I planned a getaway for my wife and me. I found this cute cabin up on the McKenzie River. I thought it was perfect! We were right on the river, Friday night, Saturday and Sunday! We didn’t have to be back until Sunday evening. It was, as I mentioned, a very stressful time in our lives and we needed the getaway. But my wife is a deeply responsible person and was very conscious of the burden watching kids for a whole weekend could be.
This friend of mine had gotten married, (I stood in their wedding), and they’d offered to watch our kids while we were away. But there was a miscommunication and they were under the impression that we’d be home more like noon on Sunday. It’s a long story but the end of it is that there was a conflict, as sometimes happen, even between friends. Our beautiful wives had brief words and my wife was devastated. She hadn’t intended to take advantage, and my friend’s wife, (also now my friend, for the record), had felt taken advantage of. And as young men do, my friend came to his wife’s defense and aide, and went on the warpath. Just a little bit.

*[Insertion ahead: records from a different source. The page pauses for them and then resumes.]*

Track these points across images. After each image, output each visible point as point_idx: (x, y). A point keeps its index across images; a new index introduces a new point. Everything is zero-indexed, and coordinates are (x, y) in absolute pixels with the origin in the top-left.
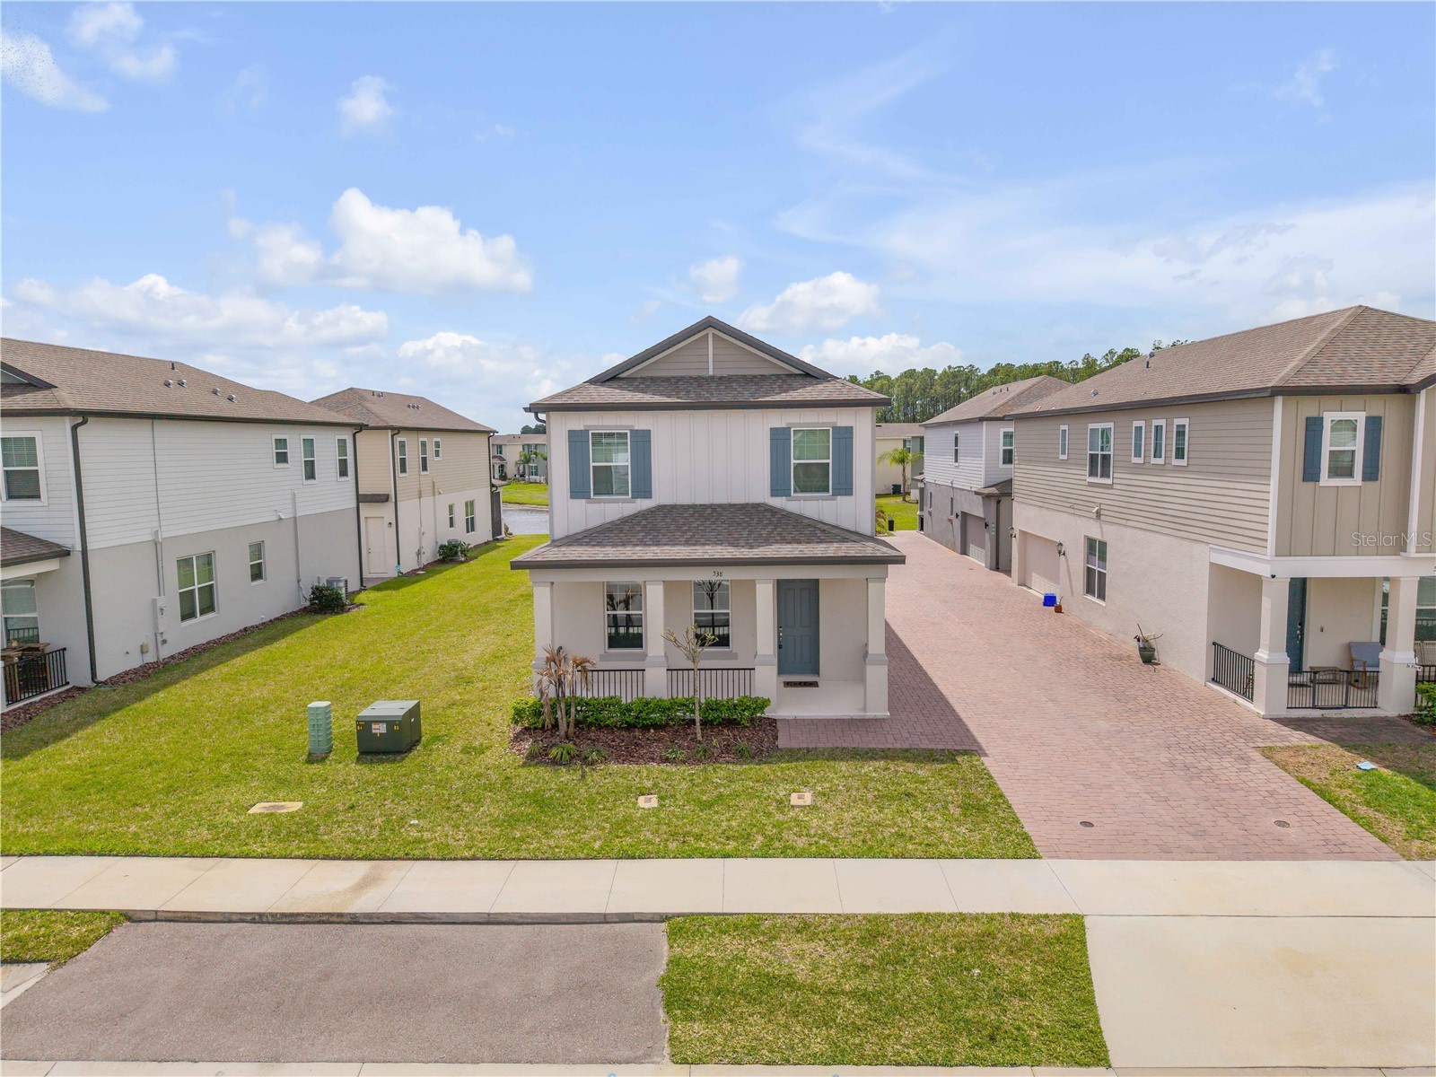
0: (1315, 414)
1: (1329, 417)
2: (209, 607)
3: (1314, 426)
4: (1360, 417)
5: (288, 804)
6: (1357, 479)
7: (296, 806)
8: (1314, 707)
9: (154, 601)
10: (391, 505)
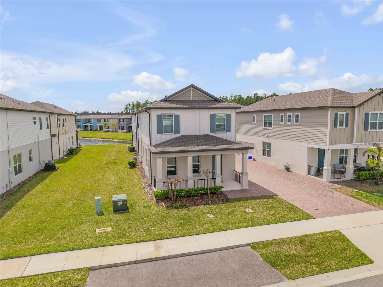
0: (336, 112)
1: (339, 113)
2: (20, 171)
3: (336, 115)
4: (344, 113)
5: (107, 228)
6: (344, 127)
7: (110, 229)
8: (334, 179)
9: (9, 170)
10: (57, 137)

My unchained sense of loyalty kicked in. Like a mob boss with an axe to grind, I held my wife for a moment or two and then joined him in battle, blades drawn, ready to vanquish.
I will not tell you the things I said to my friend who had held my hand under the table. In truth I probably can’t remember most of them. But I remember the feelings I had. I am ashamed.
It is possible, probable, that my friends, newlyweds, childless, used to their time being their own, could have benefited from a broader, gentler conversation about how their words had affected my wife.
But we didn’t make space for that. We attacked. Like a dogs with a bone we attacked and we very nearly killed our friendship entirely. We certainly wounded it deeply.
We are friends today–good friends who love each other with a deep love that would hold hands under the table again. But I think we did not speak for a year. Or two. And it was another year, or two, before we started becoming friendly, and a few years more before it felt like there was some water under the bridge.
That’s the second story. My untamed sense of loyalty for my wife very nearly killed a wonderful friendship that we enjoy today. This was loyalty as a weapon. My untamed desire to protect my wife nearly cost me a friendship and did nothing to actually protect the ones I love.
The card says: Faithful to my friends. I am learning that sometimes, being faithful means holding their hand when they are hurting. And sometimes, being faithful means holding my own tongue when I am hurting.